Is Abu Dhabi becoming a gourmet capital? We go in search of some of the delicacies to be found on the city streets

Honey

The most amazing place we discovered was Bee Kingdom (02 666 8988) on the corner of 6th and 7th street in Khalidaya. Owner Abdul has had the shop since 1989, he told us, and inside is a haven to all things glucose. Everything from beekeeping equipment to raw honeycomb and (bizarrely) ‘honey toothpaste’ is on show. In the corner sits a small glass lab for checking nutrients and fructose levels, while stacking the shelves are long-necked jars of honeys from Al Ain, Ras Al Khaimah and Oman. The rose-red ones are from the winter bees (a sharp sweetness), we’re told; the deep black comes from summer stock (a richer, fruitier honey). Each is around Dhs200 per kilogram, but the prize is surely the famous Yemeni honey, which begins at a mere Dhs200 and goes up to Dhs3,500. It is a thick, strong golden syrup and utterly decadent. A must try.

Organic

The Eat Smart Market (02 634 6624) above the café in the Fotouh Al Khair Centre (or M&S building to most) is a point of call for all organic enthusiasts. At first sight, the litany of popular brand detergents and toothpastes filling the shelves might have you scratching your head, but look closer and you’ll soon discover an array of organic pastas, flours, fruits and veg. Towards the back wall, plastic dispensers of organic rice, nuts, beans and lentils ups the ‘specialist’ ante, and a wealth of more unusual products (we love their Japanese sea vegetable chips) makes it a must.

Tea and coffee

Vivel Patisserie (02 666 7338), opposite Khalidaya Garden, is probably the best known spot for specialist brews in the capital. Its catalogue of loose-leaf white, black and green teas are epic, lined up in delicate black tins along the back shelves.
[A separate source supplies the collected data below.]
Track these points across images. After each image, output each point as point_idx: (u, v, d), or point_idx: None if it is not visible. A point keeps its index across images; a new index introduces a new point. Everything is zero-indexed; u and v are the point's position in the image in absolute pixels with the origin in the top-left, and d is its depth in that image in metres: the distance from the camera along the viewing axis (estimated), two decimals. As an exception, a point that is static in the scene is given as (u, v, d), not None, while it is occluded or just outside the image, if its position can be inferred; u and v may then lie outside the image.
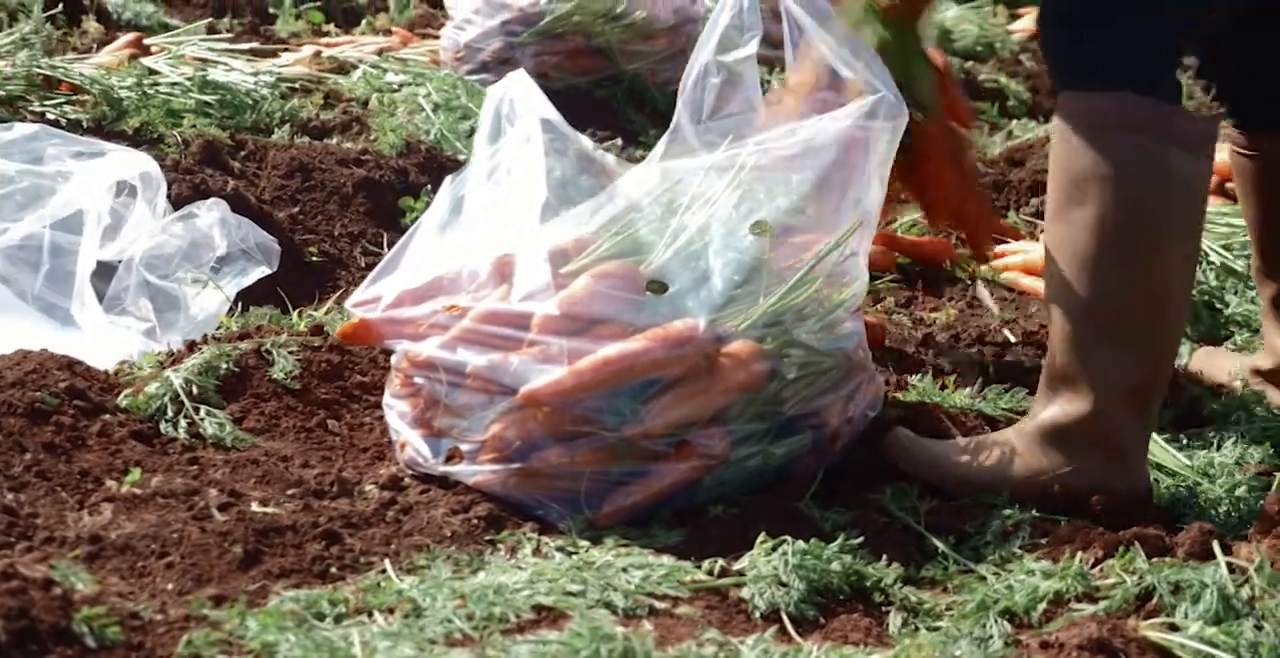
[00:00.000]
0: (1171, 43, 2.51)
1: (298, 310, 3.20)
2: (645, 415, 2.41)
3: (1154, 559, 2.26)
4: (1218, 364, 3.09)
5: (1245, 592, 2.12)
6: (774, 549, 2.27)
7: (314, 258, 3.82)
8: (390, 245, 4.01)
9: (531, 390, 2.37)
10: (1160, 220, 2.45)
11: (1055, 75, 2.61)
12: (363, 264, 3.89)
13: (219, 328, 3.09)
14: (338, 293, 3.46)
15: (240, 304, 3.35)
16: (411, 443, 2.49)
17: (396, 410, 2.54)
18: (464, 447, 2.44)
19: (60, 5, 4.93)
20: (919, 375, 2.98)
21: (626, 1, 4.95)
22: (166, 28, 5.43)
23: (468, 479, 2.42)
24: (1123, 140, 2.45)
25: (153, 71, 4.30)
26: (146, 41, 4.63)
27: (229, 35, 5.07)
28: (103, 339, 3.14)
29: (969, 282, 3.82)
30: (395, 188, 4.15)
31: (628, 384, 2.40)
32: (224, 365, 2.70)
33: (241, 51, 4.69)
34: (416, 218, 4.10)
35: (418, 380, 2.49)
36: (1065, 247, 2.49)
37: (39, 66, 4.09)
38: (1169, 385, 2.66)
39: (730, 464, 2.48)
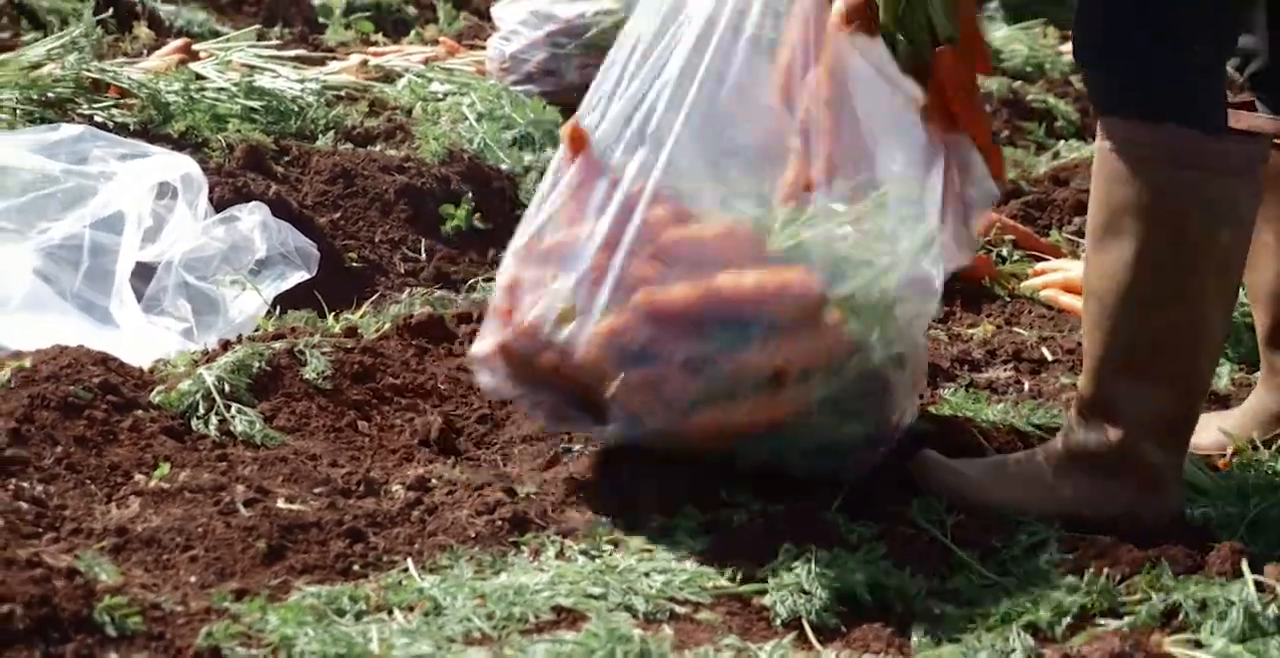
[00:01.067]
0: (1211, 67, 2.46)
1: (334, 313, 3.22)
2: (755, 346, 2.41)
3: (1181, 577, 2.24)
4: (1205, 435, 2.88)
5: (1273, 610, 2.10)
6: (798, 558, 2.27)
7: (354, 263, 3.84)
8: (430, 252, 4.06)
9: (652, 294, 2.39)
10: (1200, 255, 2.42)
11: (1094, 101, 2.58)
12: (402, 270, 3.92)
13: (256, 330, 3.11)
14: (374, 297, 3.47)
15: (279, 308, 3.37)
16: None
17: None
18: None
19: (111, 11, 4.97)
20: (952, 389, 2.97)
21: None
22: (217, 35, 5.47)
23: (578, 347, 2.41)
24: (1164, 173, 2.41)
25: (200, 77, 4.34)
26: (195, 47, 4.67)
27: (277, 42, 5.10)
28: (140, 338, 3.17)
29: (1008, 298, 3.80)
30: (437, 195, 4.17)
31: (737, 319, 2.42)
32: (256, 364, 2.72)
33: (288, 59, 4.73)
34: (457, 225, 4.15)
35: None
36: (1103, 278, 2.47)
37: (88, 69, 4.13)
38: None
39: (809, 423, 2.49)
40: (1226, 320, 2.52)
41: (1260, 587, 2.16)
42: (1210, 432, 2.83)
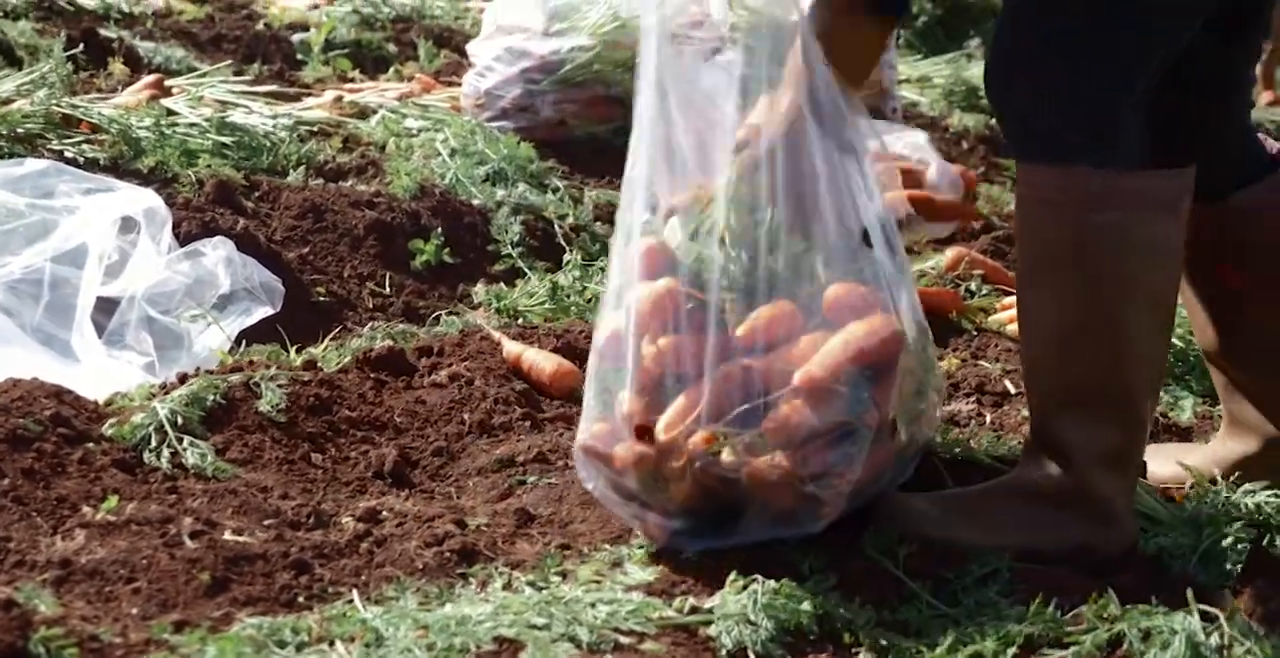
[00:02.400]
0: (1123, 105, 2.42)
1: (296, 347, 3.22)
2: (874, 403, 2.40)
3: (1128, 607, 2.23)
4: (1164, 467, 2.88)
5: (1215, 639, 2.09)
6: (744, 588, 2.26)
7: (321, 298, 3.84)
8: (399, 287, 4.06)
9: (810, 373, 2.35)
10: (1127, 288, 2.41)
11: (1010, 146, 2.56)
12: (370, 305, 3.92)
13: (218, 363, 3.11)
14: (336, 330, 3.47)
15: (245, 342, 3.37)
16: None
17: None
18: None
19: (82, 47, 4.99)
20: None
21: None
22: (195, 72, 5.50)
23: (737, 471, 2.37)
24: (1082, 215, 2.39)
25: (171, 112, 4.35)
26: (168, 83, 4.69)
27: (249, 78, 5.12)
28: (102, 372, 3.17)
29: (975, 332, 3.81)
30: (407, 230, 4.18)
31: (857, 374, 2.40)
32: (211, 397, 2.72)
33: (261, 94, 4.75)
34: (426, 260, 4.16)
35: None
36: (1034, 317, 2.48)
37: (58, 105, 4.15)
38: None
39: (904, 451, 2.53)
40: (1162, 352, 2.52)
41: (1205, 616, 2.15)
42: (1171, 465, 2.83)
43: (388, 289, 3.97)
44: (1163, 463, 2.86)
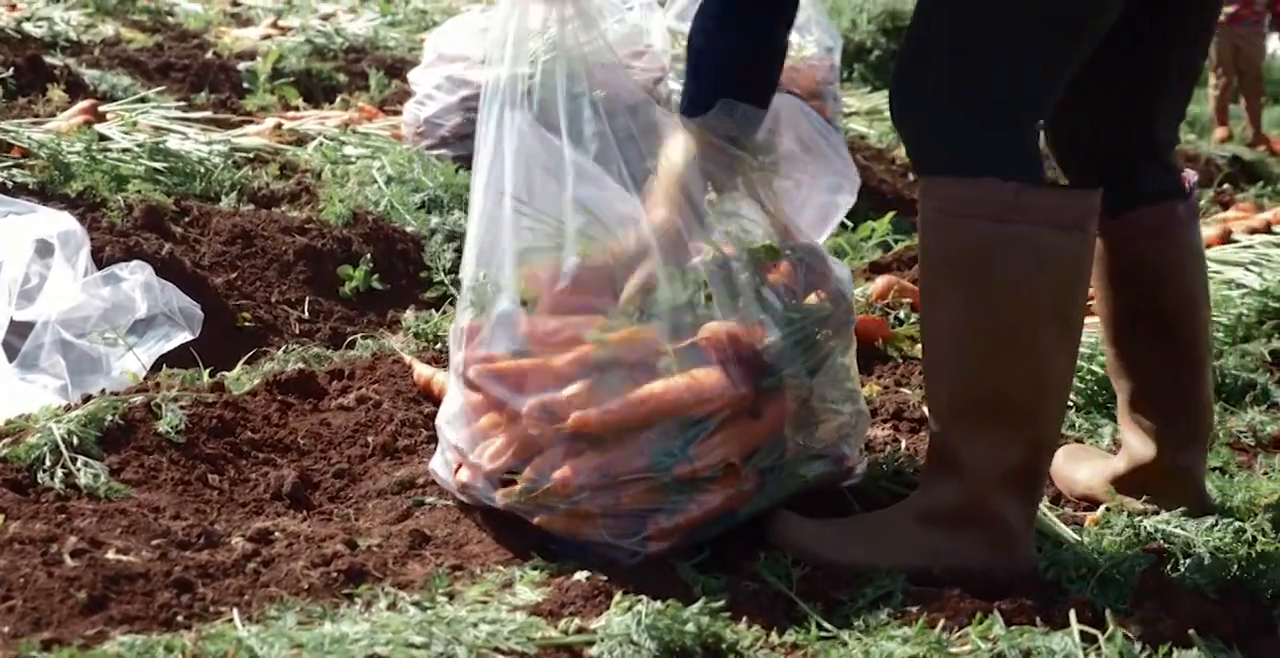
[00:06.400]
0: (1028, 119, 2.43)
1: (208, 370, 3.20)
2: (694, 457, 2.46)
3: (1013, 627, 2.23)
4: (1078, 470, 2.96)
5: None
6: (629, 608, 2.25)
7: (247, 324, 3.83)
8: (327, 313, 4.05)
9: (585, 416, 2.40)
10: (1031, 303, 2.38)
11: (913, 159, 2.54)
12: (297, 330, 3.91)
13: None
14: (251, 354, 3.46)
15: (166, 367, 3.35)
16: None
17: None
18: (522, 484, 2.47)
19: (18, 73, 4.99)
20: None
21: (587, 80, 4.98)
22: (145, 101, 5.50)
23: (531, 517, 2.46)
24: (988, 227, 2.37)
25: (104, 137, 4.35)
26: (103, 109, 4.69)
27: (182, 104, 5.12)
28: (12, 395, 3.15)
29: (900, 360, 3.81)
30: (337, 256, 4.18)
31: (675, 426, 2.45)
32: (109, 418, 2.70)
33: (197, 121, 4.75)
34: (355, 287, 4.16)
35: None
36: (935, 330, 2.46)
37: (-12, 129, 4.15)
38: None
39: (764, 491, 2.55)
40: (1066, 371, 2.49)
41: (1086, 637, 2.14)
42: (1085, 470, 2.88)
43: (316, 315, 3.96)
44: (1081, 466, 2.88)
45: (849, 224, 5.21)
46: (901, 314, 4.05)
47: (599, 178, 2.55)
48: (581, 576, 2.41)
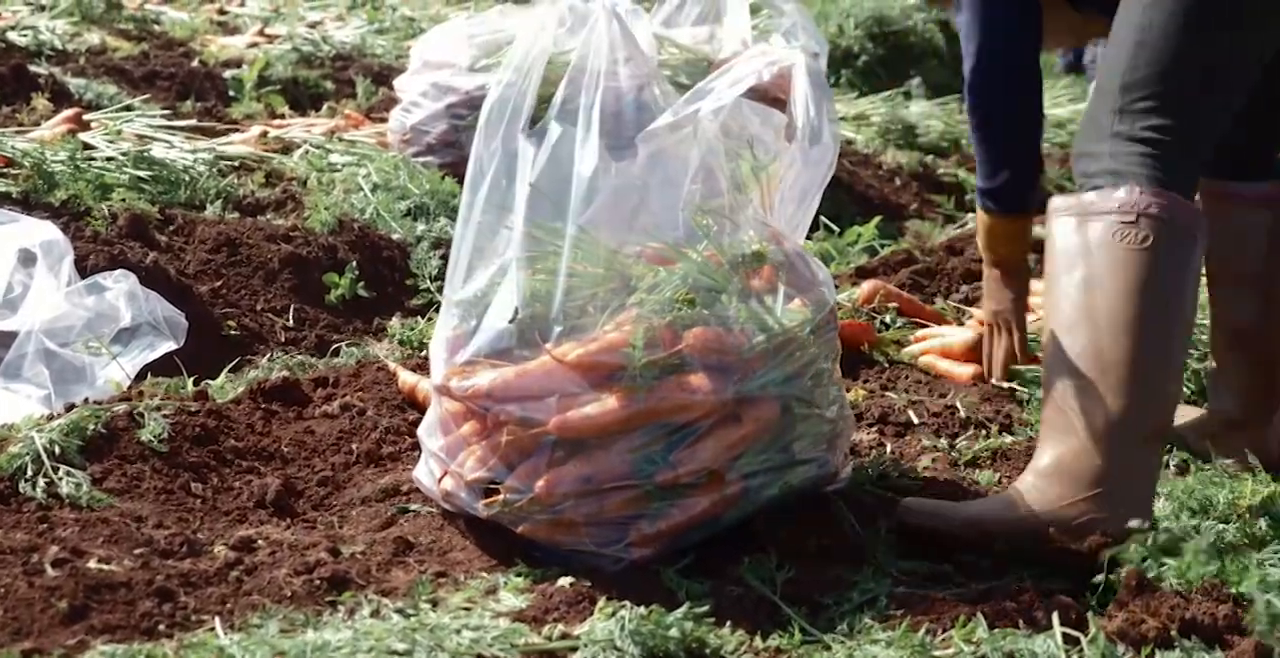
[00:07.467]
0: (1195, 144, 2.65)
1: (193, 378, 3.20)
2: (676, 463, 2.47)
3: (994, 630, 2.23)
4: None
5: (1074, 661, 2.09)
6: (613, 614, 2.24)
7: (233, 332, 3.83)
8: (313, 321, 4.05)
9: (564, 420, 2.41)
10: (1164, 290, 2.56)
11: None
12: (283, 338, 3.90)
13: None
14: (236, 362, 3.46)
15: (151, 376, 3.34)
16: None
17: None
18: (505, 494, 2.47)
19: (6, 82, 4.99)
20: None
21: (568, 87, 4.98)
22: (130, 110, 5.50)
23: (514, 526, 2.47)
24: (1105, 221, 2.58)
25: (88, 146, 4.34)
26: (87, 117, 4.68)
27: (170, 113, 5.12)
28: (-6, 404, 3.15)
29: (886, 364, 3.81)
30: (323, 264, 4.18)
31: (657, 432, 2.46)
32: (91, 427, 2.70)
33: (182, 129, 4.74)
34: (341, 294, 4.15)
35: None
36: (1073, 307, 2.58)
37: (-31, 139, 4.14)
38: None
39: (748, 496, 2.55)
40: (1185, 346, 2.63)
41: (1068, 638, 2.15)
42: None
43: (301, 323, 3.96)
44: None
45: (835, 229, 5.21)
46: (887, 319, 4.04)
47: (595, 188, 2.56)
48: (565, 582, 2.41)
Cylon, Assam, Darleejeling… the list is extensive; it also doubles as a pretty good café and sweet shop too. Jellies, lukoms, marzipan and macaroons scatter the glass cases alongside traditional Arabic sweets (usually involving chickpeas in some way). Alternatively, next to the Lebanese Flower in Khalidaya is Maatouk (02 666 6824). Only a short walk away, the scent of freshly ground Turkish and American coffees percolates in the atmosphere and the old-world brass grinder adds to the effect. It’s a pretty good chocolaterie too, and a good spot to find jars of fresh tamarind and rosewater syrup
(a must in Arabic baking).

The grocers

Jones the Grocer (02 443 8762) is the city’s latest gourmet food store. A little out on a limb, you’ll need to scour the corner of 4th and 15th street (in the cluster opposite Ministry of Culture) to find it, but it’s well worth the struggle. It’s the sort of fine food store rarely seen in the capital, with Prestat chocolate, caviar and Jones’ triple berry jam delighting the dinner party set. We go for the cheese room, though – any excuse for some truffle brie and a knob of 24-month grana padano.

Meat and fish

Never eaten camel? There are a fair few butcheries in the city who specialise in this Arabic speciality, but do as the locals do and head to the Madinat Zayed Market (opposite the Gold Souk). The butchery on the right is the only one that sells camel – take our word for it because the sign is written in Arabic – and a kilo of camel meat here sets you back about Dhs16. Elsewhere, for specialist meats, it’s worth checking out the Ridley brothers’ Wagonwheel Butchery (050 329 6683). They originally started making African sausage in their kitchen because they couldn’t find it in the city; now they have their own shop at Zayed Port Market selling boerwars, droëwors and even camel biltong. While, for fresh fish, the nearby Al Meena fish souk (or the branch of the Fisherman’s Co-op at Zayed Market) is a given. The bidding starts at 4.30am, with most of the fish here sold by late morning, although it’s open until 5pm. For fresh hammour at around Dhs45 per kilo, it’s irresistible.

The Souk

There are plenty of chocolateries in the city, but the Qaryat Al Beri Souk is home to a couple of star offerings in the shape of the more traditional Nougatini and its extravagant near neighbour La Choco. If you’ve ever wondered what a chocolate chess board looks like (including finely sculpted chocky chess pieces), look no further. They also run chocolate cookery classes for the truly obsessed (next one on Nov 7, 3.30pm for Dhs150. Book on 02 509 8555). Meanwhile, the Abela deli is also well worth visiting. It’s an extension of the supermarket in Khalidiya, with good fresh bread on offer, organic veg and some fine French cheeses.